#### Extract provided:
+ + +
Nuns on the run: Why is the Pope targeting women?
It is a story worthy of a Dan Brown thriller, replete with secret ceremonies, powerful adversaries and hidden motives. Yet this high-level plot is playing out in real time, right under our noses, and it all begins with a modern-day inquisition into the lives of nuns.
Nuns, as even non-Catholics know (and I am not Catholic, though my husband and children are), haven’t been quite the same since the ’60s, when they started shedding their habits for street clothes and venturing out more self-assuredly into the world. Nuns, as you might also have noticed, have severely decreased in number since then. The dwindling religious who remain have not only often fled traditional communities but have expanded their interests to such contemporary concerns as saving the environment and rescuing sex slaves.
That, apparently, is enough to make this current, most conservative of Popes, send in his troops:
In response to this new breed, the Vatican has launched two wide-ranging investigations into the lifestyles of American nuns. Both look to be moves on the part of the male hierarchy to rein in nuns who are perceived as having become distressingly independent.
The first is an unprecedented “Apostolic Visitation” being carried out by a Rome-based American, Mother Mary Clare Millea. Her charge is to “look into the quality of life” of nuns who engage in any fashion with the larger society. (Cloistered contemplative orders are not under scrutiny.) She recently told The New York Times that the inquiry is “an opportunity for us to re-evaluate ourselves, to make our reality known and also to be challenged to live authentically who we say we are.”
+ + +
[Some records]

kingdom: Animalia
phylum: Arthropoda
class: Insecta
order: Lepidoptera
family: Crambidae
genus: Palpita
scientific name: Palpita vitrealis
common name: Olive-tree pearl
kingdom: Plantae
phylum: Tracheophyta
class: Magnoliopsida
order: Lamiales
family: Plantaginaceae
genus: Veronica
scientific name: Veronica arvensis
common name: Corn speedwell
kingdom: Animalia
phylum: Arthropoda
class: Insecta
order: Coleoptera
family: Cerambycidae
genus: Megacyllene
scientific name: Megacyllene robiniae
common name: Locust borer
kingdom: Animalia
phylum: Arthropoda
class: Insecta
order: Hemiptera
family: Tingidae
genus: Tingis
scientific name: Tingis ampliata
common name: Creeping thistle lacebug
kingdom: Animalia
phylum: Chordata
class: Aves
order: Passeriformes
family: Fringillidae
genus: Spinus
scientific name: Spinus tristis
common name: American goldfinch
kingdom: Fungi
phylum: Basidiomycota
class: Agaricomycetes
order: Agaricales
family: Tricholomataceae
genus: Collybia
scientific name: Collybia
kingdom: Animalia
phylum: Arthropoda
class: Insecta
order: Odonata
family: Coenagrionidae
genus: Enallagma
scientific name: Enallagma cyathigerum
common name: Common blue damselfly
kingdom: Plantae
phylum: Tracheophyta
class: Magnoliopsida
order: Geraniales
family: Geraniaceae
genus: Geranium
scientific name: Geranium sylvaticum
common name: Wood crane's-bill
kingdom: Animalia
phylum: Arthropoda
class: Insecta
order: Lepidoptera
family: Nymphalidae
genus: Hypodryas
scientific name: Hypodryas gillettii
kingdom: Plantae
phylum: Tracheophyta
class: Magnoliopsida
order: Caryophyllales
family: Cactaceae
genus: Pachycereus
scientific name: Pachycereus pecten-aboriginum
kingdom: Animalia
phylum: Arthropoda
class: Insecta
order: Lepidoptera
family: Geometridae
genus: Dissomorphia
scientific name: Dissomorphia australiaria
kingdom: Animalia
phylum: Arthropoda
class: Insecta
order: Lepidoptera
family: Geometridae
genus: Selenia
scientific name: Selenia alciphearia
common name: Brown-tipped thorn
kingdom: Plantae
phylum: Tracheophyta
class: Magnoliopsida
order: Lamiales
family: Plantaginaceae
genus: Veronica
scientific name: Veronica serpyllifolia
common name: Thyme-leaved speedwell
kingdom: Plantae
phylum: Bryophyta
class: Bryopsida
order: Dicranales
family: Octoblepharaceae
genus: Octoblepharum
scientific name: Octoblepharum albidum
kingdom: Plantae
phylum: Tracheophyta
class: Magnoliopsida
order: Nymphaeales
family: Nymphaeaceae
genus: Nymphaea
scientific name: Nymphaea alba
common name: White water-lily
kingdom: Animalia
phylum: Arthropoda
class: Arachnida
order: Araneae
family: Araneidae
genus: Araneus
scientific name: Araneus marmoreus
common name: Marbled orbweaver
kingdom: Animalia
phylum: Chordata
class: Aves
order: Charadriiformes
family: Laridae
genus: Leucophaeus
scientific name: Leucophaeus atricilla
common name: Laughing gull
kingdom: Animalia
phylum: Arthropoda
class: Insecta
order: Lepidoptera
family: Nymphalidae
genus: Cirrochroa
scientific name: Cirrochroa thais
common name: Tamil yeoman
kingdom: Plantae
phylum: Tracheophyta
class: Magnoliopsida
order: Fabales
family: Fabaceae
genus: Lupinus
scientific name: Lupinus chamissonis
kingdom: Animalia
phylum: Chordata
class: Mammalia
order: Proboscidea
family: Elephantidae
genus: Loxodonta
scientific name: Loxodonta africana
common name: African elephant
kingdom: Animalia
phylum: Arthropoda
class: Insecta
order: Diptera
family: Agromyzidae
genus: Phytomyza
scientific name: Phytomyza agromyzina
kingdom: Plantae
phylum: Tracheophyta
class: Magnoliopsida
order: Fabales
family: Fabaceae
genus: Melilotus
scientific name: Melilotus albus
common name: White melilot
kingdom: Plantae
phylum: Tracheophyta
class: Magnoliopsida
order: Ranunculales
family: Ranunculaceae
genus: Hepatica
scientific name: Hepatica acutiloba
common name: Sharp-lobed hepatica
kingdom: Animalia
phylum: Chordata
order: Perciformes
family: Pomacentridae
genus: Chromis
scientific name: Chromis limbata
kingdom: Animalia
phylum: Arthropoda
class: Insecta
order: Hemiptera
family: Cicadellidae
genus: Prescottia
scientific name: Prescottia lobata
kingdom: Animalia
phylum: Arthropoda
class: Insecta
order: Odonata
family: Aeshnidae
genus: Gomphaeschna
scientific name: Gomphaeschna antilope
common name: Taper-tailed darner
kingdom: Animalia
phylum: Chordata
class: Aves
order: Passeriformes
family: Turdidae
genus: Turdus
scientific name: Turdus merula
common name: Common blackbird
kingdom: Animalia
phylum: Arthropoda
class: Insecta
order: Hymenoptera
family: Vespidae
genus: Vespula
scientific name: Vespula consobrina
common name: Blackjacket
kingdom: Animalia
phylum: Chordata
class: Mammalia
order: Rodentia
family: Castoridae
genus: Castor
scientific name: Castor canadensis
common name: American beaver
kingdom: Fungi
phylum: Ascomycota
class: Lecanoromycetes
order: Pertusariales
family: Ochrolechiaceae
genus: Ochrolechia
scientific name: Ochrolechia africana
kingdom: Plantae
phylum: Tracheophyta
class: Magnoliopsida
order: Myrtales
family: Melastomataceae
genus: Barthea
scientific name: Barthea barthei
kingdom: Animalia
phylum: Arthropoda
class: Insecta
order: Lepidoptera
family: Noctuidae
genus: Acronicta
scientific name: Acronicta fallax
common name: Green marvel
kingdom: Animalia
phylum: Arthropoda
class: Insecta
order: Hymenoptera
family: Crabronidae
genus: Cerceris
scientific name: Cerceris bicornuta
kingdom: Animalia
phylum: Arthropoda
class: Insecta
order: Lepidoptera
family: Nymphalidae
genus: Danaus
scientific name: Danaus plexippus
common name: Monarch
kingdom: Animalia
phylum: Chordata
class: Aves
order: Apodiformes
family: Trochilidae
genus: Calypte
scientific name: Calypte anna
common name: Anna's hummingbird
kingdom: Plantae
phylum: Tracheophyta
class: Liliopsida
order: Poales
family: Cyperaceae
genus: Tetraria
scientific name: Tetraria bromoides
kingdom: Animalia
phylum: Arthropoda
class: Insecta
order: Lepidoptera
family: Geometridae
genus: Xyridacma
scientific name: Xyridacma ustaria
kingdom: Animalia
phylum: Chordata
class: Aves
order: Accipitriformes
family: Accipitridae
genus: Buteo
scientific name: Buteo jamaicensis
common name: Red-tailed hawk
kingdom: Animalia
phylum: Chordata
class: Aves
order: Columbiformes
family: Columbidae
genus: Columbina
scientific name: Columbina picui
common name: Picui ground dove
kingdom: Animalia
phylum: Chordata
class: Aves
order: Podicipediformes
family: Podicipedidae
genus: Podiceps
+ + +
#### Problems and tasks:
A) In the article on the Vatican's investigations of American nuns:
(i) Since what decade have nuns been shedding their habits for street clothes?
(ii) Who is carrying out the "Apostolic Visitation"?
(iii) Which orders are not under scrutiny in that inquiry?
B) Carry on the article about the Vatican's investigations of American nuns from the point where it stops.

#### Exercise results:
A)
(i) Since the '60s.
(ii) Mother Mary Clare Millea, a Rome-based American.
(iii) Cloistered contemplative orders.

B)
Mother Mary has further explained that each community of sisters will be evaluated in terms of its “living in fidelity” to church norms, which include “the soundness of doctrine held and taught” by the sisters. It is reasonable to wonder, as some of the sisters themselves apparently do, about the real objective of the process.
This concern is heightened by a second investigation into the Leadership Council of Women Religious, an umbrella group that represents 95% of nuns in the USA. It’s being conducted, with possible disciplinary implications, by the Congregation for the Doctrine of the Faith, a Vatican office headed by American Cardinal William Levada. He cites the nuns’ collective failure to comply with instructions to conform to church doctrine issued them in 2001 by his predecessor, Cardinal Joseph Ratzinger (now Pope Benedict XVI). Geared toward ferreting out individuals and groups who challenge church teaching on certain issues — the male-only priesthood, homosexuality, and the primacy of the Roman Catholic Church as a way to salvation are specifically singled out — it portends a chilling effect on possibilities for genuine dialogue.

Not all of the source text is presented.